#### Work task:
Set the pictures aside and return each record below precisely as written.

#### Extracted data:

···

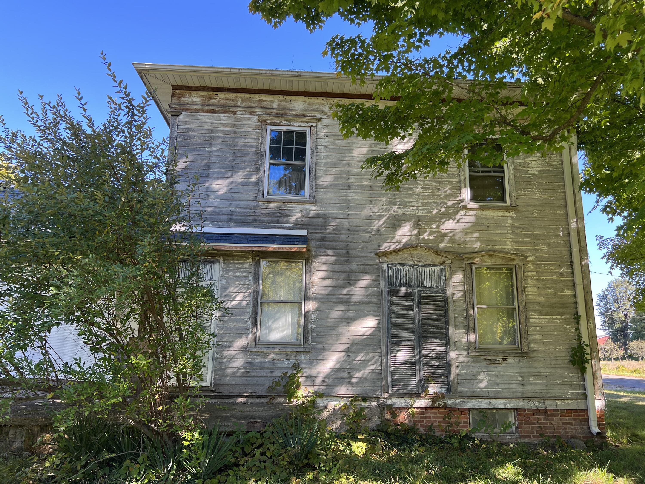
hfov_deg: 67.3
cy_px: 242
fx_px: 484
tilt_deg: +12.7
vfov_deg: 53.1
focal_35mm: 26
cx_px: 322
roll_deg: -1.0
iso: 40
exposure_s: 1/293
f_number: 1.5
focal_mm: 5.7
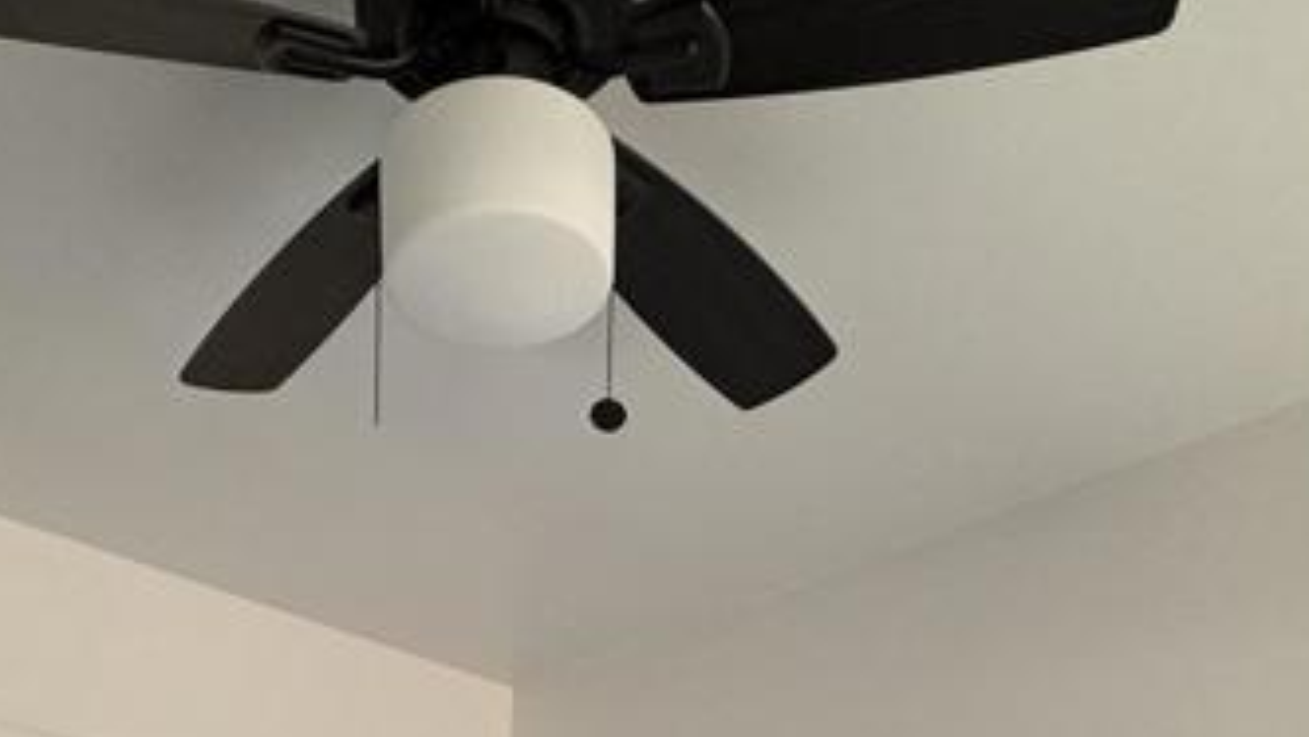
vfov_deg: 18.7
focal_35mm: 47
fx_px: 1632
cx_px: 481
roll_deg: -2.2
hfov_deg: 43.3
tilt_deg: -4.9
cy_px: 1383
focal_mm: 2.22
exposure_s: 1/99
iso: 64
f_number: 2.2
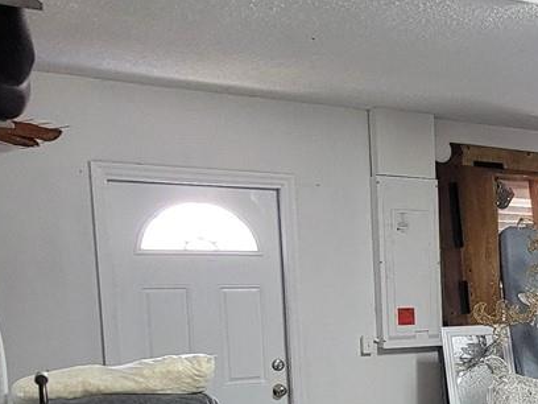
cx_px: 703
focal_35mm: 51
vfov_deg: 27.5
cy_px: 367
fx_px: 793
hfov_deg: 29.8
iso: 400
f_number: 2.2
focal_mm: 2.2
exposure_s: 1/30
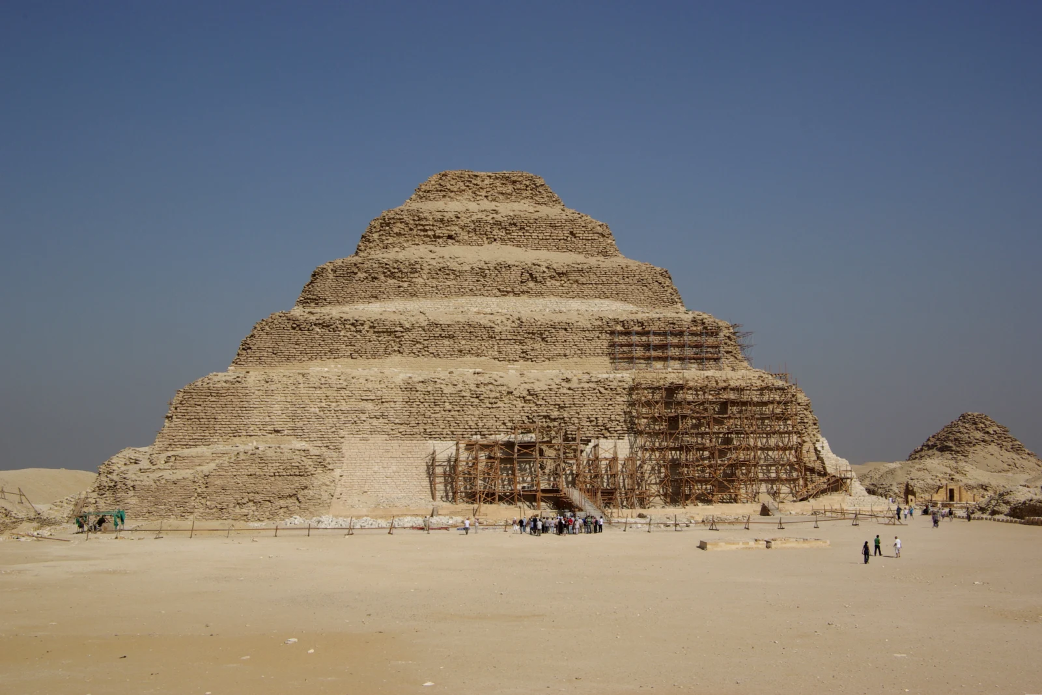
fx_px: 1259
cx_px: 521
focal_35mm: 44
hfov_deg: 45.0
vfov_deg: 30.9
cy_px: 348
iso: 100
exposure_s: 1/250
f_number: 13
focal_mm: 29
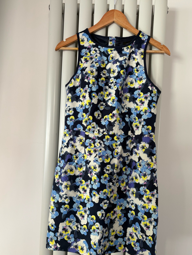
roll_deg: -2.8
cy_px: 130
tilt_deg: -0.9
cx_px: 97
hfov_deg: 51.4
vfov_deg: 65.3
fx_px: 200
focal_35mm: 27
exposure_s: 1/121
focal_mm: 5.96
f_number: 1.6
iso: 100
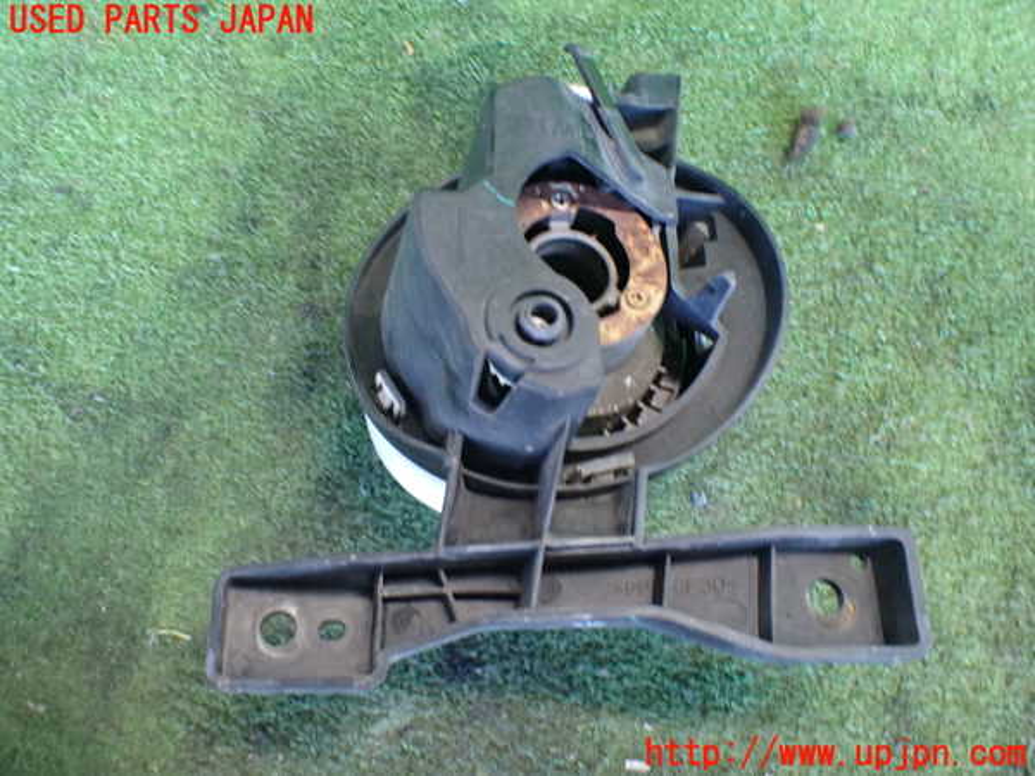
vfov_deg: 46.8
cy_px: 388
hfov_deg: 60.0
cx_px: 518
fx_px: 897
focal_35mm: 30
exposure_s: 1/40
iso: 800
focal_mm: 5.4
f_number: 2.3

···

#### Answer space:
hfov_deg: 67.3
cy_px: 242
fx_px: 484
tilt_deg: +12.7
vfov_deg: 53.1
focal_35mm: 26
cx_px: 322
roll_deg: -1.0
iso: 40
exposure_s: 1/293
f_number: 1.5
focal_mm: 5.7
vfov_deg: 18.7
focal_35mm: 47
fx_px: 1632
cx_px: 481
roll_deg: -2.2
hfov_deg: 43.3
tilt_deg: -4.9
cy_px: 1383
focal_mm: 2.22
exposure_s: 1/99
iso: 64
f_number: 2.2
cx_px: 703
focal_35mm: 51
vfov_deg: 27.5
cy_px: 367
fx_px: 793
hfov_deg: 29.8
iso: 400
f_number: 2.2
focal_mm: 2.2
exposure_s: 1/30
fx_px: 1259
cx_px: 521
focal_35mm: 44
hfov_deg: 45.0
vfov_deg: 30.9
cy_px: 348
iso: 100
exposure_s: 1/250
f_number: 13
focal_mm: 29
roll_deg: -2.8
cy_px: 130
tilt_deg: -0.9
cx_px: 97
hfov_deg: 51.4
vfov_deg: 65.3
fx_px: 200
focal_35mm: 27
exposure_s: 1/121
focal_mm: 5.96
f_number: 1.6
iso: 100
vfov_deg: 46.8
cy_px: 388
hfov_deg: 60.0
cx_px: 518
fx_px: 897
focal_35mm: 30
exposure_s: 1/40
iso: 800
focal_mm: 5.4
f_number: 2.3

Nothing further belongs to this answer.